A few years back I was idly wondering which photograph had been viewed the most. Of course, there are many different ways to define this: the most widely viewed (where diversity of viewer location matters), viewed by the most people, viewed the most times etc. I settled on the vague idea of a photograph that would be instantly recognizable to the greatest number of people across the planet.

There is no easy way to measure directly (and that isn’t the point anyway) but at the time the one photograph that seemed to fit the bill was Bliss by Charles O’Rear, which was used as the default wallpaper for Windows XP.

Bliss

I think part of what makes Bliss so successful is that it is so empty: a blank space for your ideas about the photograph. Sometimes I’ve felt that it conveyed a sense of techno-optimism from an earlier age: a vast world of possibility, waiting to become something else.
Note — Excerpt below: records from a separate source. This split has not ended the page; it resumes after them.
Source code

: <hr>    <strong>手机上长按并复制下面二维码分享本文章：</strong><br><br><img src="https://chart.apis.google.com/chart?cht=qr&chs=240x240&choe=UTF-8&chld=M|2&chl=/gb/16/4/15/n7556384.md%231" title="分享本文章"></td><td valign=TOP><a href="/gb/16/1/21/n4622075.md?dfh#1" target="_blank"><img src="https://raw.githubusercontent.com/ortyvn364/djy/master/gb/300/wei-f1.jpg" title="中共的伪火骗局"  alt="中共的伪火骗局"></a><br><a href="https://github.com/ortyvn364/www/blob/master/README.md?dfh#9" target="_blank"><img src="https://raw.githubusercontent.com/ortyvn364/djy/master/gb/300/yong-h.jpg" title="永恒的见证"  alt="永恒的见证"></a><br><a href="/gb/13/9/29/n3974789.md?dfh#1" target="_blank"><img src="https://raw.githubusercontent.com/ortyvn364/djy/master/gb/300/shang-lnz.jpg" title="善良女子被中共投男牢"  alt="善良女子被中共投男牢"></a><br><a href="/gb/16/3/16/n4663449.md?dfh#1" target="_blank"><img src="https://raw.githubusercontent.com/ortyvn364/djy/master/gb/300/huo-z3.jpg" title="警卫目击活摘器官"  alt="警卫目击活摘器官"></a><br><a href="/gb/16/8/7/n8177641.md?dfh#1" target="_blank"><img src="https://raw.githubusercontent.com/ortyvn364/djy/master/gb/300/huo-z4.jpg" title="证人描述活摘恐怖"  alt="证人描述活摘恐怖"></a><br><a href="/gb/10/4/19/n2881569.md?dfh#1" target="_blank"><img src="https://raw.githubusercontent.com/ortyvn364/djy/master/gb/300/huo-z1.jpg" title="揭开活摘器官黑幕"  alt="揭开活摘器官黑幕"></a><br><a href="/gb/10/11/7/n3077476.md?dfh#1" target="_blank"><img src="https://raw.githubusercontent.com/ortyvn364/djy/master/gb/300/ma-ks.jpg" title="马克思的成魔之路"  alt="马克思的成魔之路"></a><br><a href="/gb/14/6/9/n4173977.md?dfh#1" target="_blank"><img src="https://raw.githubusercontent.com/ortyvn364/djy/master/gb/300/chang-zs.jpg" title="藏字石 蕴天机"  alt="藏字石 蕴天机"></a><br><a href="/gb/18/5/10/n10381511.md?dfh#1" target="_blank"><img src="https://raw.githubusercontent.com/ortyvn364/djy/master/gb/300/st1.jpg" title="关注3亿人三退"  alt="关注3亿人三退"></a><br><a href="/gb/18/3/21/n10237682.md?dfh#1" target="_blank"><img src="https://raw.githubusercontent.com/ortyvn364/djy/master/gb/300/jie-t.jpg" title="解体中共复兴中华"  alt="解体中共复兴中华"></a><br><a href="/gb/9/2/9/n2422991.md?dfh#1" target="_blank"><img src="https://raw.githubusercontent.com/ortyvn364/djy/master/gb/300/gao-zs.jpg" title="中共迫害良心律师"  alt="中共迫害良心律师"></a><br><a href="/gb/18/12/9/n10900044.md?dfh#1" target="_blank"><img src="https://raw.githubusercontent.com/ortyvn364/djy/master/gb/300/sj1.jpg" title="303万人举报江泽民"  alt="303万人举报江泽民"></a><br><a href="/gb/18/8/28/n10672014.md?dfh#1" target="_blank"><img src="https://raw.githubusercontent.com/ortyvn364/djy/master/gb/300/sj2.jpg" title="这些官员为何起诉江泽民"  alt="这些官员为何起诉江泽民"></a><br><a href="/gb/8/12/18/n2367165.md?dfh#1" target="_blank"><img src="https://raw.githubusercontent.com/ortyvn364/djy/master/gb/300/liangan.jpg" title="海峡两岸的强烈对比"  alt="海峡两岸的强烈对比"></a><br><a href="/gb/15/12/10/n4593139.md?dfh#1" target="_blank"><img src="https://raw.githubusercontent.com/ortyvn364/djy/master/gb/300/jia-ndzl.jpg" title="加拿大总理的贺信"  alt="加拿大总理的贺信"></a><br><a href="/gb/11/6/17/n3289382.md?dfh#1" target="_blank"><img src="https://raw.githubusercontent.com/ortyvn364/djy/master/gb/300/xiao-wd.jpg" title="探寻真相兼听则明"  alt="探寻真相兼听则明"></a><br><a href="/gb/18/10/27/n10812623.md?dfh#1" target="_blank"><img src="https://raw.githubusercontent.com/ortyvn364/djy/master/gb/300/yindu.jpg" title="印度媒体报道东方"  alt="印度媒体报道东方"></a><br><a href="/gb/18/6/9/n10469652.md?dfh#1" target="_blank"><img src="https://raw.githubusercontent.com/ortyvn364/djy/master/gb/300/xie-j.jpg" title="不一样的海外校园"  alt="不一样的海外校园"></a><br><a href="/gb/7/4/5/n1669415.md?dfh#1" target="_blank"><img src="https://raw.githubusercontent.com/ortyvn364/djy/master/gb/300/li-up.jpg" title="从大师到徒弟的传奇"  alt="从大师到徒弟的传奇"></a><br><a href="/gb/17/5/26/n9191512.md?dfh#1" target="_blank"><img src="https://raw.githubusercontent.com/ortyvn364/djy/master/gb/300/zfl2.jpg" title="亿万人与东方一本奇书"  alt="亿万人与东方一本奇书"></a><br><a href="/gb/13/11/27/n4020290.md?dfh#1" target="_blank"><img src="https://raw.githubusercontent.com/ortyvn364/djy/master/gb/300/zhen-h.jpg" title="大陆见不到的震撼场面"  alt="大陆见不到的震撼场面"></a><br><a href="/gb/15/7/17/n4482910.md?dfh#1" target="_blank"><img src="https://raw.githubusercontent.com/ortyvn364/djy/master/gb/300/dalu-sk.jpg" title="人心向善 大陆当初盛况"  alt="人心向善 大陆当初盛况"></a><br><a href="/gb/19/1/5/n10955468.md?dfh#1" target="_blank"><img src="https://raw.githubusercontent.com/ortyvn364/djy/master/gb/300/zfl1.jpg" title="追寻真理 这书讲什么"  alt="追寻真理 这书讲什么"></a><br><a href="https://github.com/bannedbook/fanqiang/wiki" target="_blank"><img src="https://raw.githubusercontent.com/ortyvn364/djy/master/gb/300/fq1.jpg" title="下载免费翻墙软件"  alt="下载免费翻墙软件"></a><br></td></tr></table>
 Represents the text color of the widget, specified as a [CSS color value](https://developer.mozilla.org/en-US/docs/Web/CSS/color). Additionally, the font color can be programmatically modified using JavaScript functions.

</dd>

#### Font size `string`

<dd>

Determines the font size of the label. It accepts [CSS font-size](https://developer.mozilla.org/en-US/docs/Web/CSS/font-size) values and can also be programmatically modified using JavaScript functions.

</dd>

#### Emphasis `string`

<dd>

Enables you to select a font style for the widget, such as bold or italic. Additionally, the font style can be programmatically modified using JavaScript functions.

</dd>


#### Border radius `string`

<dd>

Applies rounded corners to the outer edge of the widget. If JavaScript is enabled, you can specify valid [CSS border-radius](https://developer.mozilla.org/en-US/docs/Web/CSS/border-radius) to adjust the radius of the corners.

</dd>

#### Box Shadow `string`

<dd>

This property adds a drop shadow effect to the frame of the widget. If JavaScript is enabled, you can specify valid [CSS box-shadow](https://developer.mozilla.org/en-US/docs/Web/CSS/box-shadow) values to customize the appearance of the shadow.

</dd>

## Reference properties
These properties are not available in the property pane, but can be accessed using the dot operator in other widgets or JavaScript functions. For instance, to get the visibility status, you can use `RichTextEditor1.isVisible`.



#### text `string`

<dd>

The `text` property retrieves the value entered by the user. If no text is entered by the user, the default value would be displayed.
Recently I got to wondering if this would still be the most viewed photograph. Maybe yes, probably no. But what could take its place? In earlier decades it seemed that the global experience was more centralised in a few ways. For many, many years if you used a computer anywhere (at the library, at school, at home) there was a very good chance you’d find yourself on Windows XP. The same may still be true for Windows being everywhere but I expect that usage of desktop computers may be in decline. Looking at a history of Windows wallpapers we see that Microsoft seems to prefer graphic backgrounds over photographs since Windows XP.